The easiest way into Kalemie is by air, and the second easiest way is also by air. Everything else is complicated. A rail line runs up from Lubumbashi, officially two or three times a month, though a timetable in this part of the DRC is more an aspiration than a schedule. The N5 road, the main land route, slips in and out of passability depending on the rains. Boats cross Lake Tanganyika from Kigoma in Tanzania, when they are safe, which is not always. Kalemie is a traveller's town in the old sense - the one where the getting there is half the experience.
Kalemie sits on the western shore of Lake Tanganyika, in the Democratic Republic of the Congo, at the point where the Lukuga River slides out of the lake and begins its long, slow crawl west toward the Lualaba. The town was founded in the 1890s as a Belgian military base called Albertville. The name was changed in the 1970s, under Mobutu's Zairianisation, but the old bones of the colonial port are still there: the rail spur, the wharf, the cement works, the shaded avenues of once-grand residences, and the absolute dominance of the water. If you have never seen Lake Tanganyika, Kalemie is a good place to meet it. The lake is 673 kilometres long, the second deepest in the world, and on a calm morning the horizon dissolves into sky in a way that makes the word lake feel wrong. Inland sea is closer.
FlyCAA operates flights from Kinshasa and Lubumbashi a few times a week - by far the most reliable way to arrive. The flight from Lubumbashi, over a couple of hours of miombo woodland and the Kundelungu plateau, is itself worth the fare, with the shine of the lake rising slowly on the horizon as you descend. The rail service from Lubumbashi, run by SNCC, takes anywhere from four days to well over a week, assuming nothing breaks, which it usually does. The line's west-of-Kalemie track was destroyed by heavy rains in February 2024 and reopened eleven months later, in December. Lake ferries tie Kalemie to Kigoma (Tanzania), Mpulungu (Zambia), Uvira (northern DRC) and Bujumbura (Burundi). Safety is a perennial worry on lake services; ask locally about current conditions before you board.
Kalemie is not a museum town. It is a working port, a university town (the University of Kalemie keeps the region's largest library), and a distribution hub for the minerals of Katanga.
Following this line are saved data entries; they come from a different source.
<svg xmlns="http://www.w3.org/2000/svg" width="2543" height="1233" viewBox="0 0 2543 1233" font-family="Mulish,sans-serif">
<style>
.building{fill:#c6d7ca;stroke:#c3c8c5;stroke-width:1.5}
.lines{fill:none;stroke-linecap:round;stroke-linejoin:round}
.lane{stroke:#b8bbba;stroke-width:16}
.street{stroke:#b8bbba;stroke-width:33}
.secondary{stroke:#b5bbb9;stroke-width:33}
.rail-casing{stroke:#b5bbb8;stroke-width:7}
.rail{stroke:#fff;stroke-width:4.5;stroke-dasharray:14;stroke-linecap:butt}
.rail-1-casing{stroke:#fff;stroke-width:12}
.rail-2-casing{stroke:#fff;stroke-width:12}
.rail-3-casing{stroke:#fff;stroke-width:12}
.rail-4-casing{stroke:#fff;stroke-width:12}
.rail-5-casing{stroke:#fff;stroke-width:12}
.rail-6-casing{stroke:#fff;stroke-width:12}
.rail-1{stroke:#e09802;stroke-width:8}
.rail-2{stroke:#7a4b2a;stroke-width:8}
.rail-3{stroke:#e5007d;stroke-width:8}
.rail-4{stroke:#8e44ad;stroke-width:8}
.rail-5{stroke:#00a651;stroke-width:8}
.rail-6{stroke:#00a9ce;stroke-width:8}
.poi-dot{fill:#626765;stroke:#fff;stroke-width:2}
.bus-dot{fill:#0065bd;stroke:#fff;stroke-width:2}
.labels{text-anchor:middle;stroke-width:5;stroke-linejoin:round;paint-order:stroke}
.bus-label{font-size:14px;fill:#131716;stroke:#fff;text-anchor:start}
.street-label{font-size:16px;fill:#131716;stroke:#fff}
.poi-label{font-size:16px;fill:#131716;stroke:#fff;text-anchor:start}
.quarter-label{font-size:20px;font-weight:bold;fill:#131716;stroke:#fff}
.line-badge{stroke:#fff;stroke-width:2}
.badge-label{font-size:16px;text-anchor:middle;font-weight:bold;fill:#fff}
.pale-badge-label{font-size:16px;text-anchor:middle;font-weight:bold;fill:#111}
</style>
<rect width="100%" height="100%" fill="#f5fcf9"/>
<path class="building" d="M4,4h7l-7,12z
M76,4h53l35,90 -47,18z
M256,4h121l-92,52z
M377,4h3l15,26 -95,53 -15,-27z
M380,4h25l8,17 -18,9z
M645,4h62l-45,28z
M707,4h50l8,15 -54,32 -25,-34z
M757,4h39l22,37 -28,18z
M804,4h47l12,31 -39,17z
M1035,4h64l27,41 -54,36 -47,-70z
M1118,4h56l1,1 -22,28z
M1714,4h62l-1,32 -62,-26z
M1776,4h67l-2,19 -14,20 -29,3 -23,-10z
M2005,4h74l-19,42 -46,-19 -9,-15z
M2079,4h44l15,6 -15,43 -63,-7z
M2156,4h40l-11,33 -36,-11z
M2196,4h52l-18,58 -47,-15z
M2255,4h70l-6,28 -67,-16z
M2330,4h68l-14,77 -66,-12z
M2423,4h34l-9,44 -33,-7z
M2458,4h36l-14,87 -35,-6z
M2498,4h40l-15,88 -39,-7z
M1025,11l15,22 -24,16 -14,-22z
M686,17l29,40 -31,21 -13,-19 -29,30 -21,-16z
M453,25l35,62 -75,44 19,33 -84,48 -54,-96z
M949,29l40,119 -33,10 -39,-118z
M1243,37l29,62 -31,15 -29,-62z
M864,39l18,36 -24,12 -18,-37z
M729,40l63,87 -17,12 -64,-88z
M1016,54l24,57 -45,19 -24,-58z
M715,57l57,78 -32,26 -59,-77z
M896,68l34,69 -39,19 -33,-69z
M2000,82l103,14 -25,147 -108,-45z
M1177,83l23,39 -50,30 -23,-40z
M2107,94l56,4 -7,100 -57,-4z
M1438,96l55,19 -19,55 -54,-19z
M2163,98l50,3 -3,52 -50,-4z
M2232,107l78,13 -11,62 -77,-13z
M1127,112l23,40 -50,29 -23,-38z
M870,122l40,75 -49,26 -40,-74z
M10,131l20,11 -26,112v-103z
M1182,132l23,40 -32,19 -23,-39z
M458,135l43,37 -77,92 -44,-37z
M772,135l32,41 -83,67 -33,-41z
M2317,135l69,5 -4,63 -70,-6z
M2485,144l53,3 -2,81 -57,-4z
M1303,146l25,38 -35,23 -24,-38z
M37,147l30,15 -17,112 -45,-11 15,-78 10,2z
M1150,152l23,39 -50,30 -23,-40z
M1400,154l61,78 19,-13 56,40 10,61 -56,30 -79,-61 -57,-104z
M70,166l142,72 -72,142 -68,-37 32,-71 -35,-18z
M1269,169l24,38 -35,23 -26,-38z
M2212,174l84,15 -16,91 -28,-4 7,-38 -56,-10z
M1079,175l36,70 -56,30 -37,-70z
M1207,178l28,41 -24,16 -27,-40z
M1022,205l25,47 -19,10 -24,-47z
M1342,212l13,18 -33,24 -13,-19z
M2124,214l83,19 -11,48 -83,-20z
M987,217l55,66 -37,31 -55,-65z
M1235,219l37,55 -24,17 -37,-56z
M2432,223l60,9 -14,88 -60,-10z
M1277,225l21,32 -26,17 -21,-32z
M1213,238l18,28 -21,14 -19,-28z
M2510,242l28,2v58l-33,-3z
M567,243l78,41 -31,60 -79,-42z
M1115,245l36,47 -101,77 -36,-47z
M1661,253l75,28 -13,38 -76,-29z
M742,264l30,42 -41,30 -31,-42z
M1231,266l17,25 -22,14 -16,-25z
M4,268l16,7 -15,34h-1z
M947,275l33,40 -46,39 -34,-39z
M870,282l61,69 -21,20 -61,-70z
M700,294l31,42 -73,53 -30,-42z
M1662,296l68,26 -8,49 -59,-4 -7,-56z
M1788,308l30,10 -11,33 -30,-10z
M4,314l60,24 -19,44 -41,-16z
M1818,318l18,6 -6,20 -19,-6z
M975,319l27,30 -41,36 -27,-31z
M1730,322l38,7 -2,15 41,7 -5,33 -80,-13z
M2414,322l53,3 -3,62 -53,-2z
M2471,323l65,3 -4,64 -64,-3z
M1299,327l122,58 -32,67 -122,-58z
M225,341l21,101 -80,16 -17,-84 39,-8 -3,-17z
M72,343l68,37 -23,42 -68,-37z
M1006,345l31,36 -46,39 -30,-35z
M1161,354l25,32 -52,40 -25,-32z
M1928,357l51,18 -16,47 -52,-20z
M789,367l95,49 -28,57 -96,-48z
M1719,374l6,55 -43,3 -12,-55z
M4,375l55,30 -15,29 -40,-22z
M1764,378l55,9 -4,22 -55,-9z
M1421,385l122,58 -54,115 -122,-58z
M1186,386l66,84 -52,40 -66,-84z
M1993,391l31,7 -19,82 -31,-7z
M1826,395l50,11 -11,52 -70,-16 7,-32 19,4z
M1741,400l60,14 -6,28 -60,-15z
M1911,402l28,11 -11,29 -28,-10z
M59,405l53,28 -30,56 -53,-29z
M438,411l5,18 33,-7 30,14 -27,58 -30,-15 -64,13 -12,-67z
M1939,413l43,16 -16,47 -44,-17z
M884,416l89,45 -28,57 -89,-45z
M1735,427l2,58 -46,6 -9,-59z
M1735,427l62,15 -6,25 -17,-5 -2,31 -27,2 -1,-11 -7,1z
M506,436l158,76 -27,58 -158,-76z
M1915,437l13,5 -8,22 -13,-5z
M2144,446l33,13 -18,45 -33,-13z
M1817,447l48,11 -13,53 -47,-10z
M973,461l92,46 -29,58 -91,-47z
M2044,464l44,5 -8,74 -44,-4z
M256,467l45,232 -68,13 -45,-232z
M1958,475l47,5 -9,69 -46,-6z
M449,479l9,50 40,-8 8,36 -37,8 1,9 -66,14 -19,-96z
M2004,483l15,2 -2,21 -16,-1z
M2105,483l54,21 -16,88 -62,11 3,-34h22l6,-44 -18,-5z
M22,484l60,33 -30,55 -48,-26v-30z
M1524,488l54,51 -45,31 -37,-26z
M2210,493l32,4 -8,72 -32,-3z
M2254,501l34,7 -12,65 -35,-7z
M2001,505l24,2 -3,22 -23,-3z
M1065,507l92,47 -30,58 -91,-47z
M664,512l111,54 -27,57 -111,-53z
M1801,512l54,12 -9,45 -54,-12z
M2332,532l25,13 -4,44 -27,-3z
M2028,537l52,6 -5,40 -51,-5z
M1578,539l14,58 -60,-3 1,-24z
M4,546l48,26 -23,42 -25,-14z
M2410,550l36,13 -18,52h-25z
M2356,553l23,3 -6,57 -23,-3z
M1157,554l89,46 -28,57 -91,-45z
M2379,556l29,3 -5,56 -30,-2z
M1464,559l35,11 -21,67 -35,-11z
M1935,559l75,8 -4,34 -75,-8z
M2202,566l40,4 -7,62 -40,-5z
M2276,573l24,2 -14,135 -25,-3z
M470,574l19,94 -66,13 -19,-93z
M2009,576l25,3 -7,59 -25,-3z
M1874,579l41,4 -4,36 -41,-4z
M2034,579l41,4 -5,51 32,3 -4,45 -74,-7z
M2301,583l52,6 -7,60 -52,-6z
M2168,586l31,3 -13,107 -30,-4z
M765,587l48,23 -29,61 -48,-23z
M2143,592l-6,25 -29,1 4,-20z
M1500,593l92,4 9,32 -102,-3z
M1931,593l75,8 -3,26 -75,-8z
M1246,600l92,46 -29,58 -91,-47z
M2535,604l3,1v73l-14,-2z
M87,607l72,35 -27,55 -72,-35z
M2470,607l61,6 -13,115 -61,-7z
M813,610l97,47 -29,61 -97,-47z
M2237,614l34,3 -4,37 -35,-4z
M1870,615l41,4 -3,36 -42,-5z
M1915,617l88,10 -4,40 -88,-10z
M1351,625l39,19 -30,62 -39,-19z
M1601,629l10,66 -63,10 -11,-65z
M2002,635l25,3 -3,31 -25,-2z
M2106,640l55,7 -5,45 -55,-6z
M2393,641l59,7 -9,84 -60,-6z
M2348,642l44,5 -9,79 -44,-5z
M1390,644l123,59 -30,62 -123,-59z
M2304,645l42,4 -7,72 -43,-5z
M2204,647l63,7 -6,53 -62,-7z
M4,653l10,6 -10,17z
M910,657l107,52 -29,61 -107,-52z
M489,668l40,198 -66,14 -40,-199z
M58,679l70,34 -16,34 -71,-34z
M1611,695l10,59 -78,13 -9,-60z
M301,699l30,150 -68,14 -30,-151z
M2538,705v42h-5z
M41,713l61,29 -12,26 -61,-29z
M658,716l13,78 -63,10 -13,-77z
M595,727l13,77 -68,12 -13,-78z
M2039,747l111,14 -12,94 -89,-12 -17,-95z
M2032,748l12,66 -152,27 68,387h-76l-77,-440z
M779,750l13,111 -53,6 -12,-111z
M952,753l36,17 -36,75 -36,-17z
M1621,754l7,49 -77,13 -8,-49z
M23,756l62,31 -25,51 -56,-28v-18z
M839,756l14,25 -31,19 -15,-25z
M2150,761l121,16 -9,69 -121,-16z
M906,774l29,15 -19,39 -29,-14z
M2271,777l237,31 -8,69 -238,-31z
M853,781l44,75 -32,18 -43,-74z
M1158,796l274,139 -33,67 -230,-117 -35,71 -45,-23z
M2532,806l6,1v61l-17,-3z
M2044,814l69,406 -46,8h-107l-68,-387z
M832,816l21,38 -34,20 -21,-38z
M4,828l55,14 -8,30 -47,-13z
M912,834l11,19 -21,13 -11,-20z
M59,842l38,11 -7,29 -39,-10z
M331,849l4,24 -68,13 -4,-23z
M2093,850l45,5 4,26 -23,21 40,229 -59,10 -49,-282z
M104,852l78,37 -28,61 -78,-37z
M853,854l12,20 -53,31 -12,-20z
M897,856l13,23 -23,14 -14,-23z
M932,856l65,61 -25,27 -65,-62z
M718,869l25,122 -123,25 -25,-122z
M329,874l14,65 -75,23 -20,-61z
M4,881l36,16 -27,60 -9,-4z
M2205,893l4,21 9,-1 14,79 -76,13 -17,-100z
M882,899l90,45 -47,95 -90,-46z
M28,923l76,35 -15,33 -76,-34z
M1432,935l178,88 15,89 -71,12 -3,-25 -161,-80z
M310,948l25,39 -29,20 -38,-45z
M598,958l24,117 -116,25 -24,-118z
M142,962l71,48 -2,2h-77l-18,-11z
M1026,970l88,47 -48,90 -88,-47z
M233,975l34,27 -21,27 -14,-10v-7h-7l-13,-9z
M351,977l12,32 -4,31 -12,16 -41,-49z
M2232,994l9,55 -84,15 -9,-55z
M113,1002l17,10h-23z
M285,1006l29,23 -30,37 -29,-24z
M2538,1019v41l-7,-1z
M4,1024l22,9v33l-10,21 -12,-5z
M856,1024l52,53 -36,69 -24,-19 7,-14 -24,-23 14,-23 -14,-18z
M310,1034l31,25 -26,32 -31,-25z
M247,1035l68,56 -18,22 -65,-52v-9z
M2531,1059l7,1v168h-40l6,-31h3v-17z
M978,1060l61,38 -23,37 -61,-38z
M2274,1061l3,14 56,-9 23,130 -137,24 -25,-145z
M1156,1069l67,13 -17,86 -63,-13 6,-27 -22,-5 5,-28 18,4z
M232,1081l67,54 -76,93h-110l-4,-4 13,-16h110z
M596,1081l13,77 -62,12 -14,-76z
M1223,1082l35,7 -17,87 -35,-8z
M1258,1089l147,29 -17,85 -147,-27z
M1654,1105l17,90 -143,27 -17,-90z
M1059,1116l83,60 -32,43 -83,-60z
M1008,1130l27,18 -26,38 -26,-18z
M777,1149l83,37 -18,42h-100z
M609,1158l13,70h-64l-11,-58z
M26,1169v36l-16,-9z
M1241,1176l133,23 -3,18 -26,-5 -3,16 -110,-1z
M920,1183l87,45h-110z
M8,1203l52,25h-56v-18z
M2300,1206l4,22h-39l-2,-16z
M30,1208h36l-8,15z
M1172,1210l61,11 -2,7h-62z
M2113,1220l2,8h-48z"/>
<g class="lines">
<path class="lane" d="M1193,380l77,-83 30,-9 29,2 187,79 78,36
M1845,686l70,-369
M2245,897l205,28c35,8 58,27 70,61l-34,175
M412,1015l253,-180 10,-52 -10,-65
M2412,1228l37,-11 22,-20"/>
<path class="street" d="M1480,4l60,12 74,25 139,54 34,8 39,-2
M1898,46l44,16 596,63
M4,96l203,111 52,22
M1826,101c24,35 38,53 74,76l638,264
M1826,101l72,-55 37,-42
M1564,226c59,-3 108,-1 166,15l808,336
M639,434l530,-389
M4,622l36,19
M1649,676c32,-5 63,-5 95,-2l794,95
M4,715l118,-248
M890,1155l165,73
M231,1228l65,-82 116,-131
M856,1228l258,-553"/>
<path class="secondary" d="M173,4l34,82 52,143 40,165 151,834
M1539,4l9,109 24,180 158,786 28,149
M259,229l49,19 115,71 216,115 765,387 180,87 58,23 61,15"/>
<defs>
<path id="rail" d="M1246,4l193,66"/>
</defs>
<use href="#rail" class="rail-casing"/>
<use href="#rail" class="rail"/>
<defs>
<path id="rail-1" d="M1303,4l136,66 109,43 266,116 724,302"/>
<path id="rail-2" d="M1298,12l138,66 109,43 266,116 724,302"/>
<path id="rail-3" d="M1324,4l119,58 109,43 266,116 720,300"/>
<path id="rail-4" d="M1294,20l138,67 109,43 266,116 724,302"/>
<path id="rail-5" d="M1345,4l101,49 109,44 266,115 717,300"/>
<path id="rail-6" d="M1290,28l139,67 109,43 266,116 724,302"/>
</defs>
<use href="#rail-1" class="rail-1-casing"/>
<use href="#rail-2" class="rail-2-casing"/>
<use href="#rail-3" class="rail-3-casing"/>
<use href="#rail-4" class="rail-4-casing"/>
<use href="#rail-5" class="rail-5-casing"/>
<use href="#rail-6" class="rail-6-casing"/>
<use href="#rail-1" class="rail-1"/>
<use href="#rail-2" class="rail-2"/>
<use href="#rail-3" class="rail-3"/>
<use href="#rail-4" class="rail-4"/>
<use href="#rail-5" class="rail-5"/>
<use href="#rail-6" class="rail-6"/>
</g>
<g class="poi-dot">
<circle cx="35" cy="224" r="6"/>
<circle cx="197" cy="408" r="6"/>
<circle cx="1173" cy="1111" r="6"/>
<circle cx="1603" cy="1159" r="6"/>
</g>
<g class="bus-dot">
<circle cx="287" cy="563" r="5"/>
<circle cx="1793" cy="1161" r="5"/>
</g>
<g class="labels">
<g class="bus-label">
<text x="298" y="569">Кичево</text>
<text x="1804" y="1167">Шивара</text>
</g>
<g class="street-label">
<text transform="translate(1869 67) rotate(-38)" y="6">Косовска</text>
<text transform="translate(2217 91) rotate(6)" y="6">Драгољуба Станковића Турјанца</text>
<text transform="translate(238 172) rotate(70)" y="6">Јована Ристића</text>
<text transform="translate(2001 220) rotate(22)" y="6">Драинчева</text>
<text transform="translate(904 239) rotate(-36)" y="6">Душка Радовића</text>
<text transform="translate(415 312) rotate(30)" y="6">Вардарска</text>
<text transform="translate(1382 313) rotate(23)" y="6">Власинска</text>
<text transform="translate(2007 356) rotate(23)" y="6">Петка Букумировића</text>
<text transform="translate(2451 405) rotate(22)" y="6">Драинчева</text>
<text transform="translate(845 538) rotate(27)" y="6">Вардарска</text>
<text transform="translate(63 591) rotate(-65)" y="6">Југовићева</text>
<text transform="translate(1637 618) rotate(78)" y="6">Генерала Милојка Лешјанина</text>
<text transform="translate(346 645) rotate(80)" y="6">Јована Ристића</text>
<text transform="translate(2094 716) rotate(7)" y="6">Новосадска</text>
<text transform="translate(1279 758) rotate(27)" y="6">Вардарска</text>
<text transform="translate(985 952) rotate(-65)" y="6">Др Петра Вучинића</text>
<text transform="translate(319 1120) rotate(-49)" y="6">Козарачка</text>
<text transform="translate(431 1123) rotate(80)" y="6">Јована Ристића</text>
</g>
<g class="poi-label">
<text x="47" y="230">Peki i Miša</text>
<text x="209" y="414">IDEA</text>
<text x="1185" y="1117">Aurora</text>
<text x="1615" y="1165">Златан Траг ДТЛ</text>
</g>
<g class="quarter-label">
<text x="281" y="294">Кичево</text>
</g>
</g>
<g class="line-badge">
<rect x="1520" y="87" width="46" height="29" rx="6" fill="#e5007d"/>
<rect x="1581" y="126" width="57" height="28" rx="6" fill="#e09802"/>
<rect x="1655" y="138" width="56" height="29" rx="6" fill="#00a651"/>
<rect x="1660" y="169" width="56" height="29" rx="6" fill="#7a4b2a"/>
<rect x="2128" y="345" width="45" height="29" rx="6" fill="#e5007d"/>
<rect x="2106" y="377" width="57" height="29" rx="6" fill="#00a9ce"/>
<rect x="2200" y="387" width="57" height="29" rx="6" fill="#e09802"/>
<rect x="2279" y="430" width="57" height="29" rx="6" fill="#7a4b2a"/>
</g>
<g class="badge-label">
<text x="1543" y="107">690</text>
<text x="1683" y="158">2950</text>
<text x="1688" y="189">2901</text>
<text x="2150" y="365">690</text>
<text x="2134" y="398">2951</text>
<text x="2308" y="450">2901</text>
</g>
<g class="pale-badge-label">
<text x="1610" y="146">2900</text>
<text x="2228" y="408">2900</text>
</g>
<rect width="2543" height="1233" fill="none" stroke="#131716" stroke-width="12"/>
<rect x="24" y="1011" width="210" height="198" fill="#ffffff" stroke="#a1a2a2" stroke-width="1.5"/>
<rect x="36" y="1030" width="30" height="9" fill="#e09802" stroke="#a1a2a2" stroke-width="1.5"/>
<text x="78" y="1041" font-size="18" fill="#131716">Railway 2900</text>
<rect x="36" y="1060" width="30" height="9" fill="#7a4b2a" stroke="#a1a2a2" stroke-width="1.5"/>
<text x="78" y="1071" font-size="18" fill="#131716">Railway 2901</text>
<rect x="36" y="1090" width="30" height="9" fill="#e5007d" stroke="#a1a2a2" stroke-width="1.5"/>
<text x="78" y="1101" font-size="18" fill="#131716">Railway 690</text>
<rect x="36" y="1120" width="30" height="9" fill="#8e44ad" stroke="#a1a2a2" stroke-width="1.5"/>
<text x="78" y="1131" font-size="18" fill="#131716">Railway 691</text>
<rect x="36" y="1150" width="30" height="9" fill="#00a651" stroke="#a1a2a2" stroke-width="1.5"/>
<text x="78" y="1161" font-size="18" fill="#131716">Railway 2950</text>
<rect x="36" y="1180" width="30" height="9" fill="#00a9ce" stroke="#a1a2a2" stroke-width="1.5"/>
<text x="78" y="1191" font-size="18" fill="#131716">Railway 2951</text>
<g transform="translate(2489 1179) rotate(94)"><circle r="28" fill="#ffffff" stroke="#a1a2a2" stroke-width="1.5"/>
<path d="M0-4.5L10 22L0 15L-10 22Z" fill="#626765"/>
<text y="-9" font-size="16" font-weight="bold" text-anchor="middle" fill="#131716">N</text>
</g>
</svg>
Its pleasures are the everyday ones: the morning market along the waterfront, the Marche du port with its fish from the lake; Marche Katanga Kivu and Marche Lubuye for produce and household goods; the cluster of small restaurants in the centre where Papa Senegalais and Restaurant OKAPI feed dockworkers, traders and the occasional UN staffer. Sports fans can catch matches at Stade Kitshanga or Stade Mamba, home to FC Tanganyika and FC Etoile Jaune (the Yellow Stars). Evenings drift toward DA RAISSA Resto, Rio, or the open-air setting of Village Lubuye, where the music runs until the power does.
For sleeping, Hotel Kalemie and Hotel TCHAM are the main options in the town centre, with Mahobilali and Quartier de la Paix offering more modest guest-house stays. Beer comes from Brasimba. Electricity comes from the Bendera hydroelectric plant (also called Kiymbi Dam), on a single transmission line that does not always cooperate. Horizon House and SNEL handle various utilities and services with the stoicism the region demands. French is the official language, but the lingua franca of the eastern Congo is Kingwana - a regional Swahili spoken from the Great Lakes all the way west to the Angolan border. A few phrases go a very long way here. If you want to continue onward, small craft work the coast south toward Moba, and a rough road runs inland to Nyunzu and beyond; Lufukwe, Lubunduye and Matafari are all reachable by hired vehicle if the rains have been kind.
Located at 5.91 degrees south, 29.19 degrees east, on the western shore of Lake Tanganyika. Best viewed from 6,000-10,000 feet AGL on approach to Kalemie Airport (FZRF), which handles the twice-weekly FlyCAA service from Kinshasa (FZAA) and Lubumbashi (FZQA). The lake dominates the eastern horizon - 673 km long, the second-deepest lake on Earth - and the Lukuga River outflow is clearly visible cutting west from the town. Afternoon thunderstorms are common November through April; the dry season June-September offers calmer lake winds and clearer visibility.